- Opening Delimiter -

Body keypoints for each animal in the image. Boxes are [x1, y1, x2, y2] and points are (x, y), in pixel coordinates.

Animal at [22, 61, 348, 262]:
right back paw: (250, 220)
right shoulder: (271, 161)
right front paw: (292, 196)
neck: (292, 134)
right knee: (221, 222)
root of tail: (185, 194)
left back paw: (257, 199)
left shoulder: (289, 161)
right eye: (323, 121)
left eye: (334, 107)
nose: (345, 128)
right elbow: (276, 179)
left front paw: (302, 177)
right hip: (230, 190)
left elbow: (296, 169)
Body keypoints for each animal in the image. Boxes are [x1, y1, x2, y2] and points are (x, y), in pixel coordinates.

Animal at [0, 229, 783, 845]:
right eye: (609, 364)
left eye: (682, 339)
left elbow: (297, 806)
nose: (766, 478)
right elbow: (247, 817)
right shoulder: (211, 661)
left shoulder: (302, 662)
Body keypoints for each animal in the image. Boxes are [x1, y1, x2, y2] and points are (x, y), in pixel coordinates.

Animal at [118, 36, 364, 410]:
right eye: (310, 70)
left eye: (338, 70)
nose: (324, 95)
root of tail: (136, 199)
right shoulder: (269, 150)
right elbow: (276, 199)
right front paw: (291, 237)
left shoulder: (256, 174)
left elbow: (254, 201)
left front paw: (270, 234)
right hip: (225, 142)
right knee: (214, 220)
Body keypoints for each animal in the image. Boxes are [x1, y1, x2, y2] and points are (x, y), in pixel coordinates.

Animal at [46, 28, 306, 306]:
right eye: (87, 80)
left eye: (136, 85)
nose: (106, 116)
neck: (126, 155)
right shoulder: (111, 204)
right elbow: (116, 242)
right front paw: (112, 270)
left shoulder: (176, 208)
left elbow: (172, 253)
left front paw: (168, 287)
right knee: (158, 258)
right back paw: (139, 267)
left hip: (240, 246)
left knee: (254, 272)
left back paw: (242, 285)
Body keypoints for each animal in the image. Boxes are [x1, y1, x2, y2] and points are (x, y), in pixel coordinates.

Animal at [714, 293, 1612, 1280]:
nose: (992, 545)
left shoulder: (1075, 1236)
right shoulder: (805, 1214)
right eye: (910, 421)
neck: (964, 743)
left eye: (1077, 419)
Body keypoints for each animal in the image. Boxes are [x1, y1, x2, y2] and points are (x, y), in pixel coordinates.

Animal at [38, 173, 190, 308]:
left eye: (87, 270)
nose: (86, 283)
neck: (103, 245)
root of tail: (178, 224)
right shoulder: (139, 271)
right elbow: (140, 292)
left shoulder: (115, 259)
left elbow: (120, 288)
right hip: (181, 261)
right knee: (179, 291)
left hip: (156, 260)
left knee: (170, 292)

- Closing Delimiter -

Check every line of the records above for the string "knee". Copy those that hold it.

Solution for this exercise:
right knee: (221, 222)
right knee: (214, 220)
right knee: (158, 258)
left knee: (254, 272)
right knee: (179, 291)
left knee: (170, 292)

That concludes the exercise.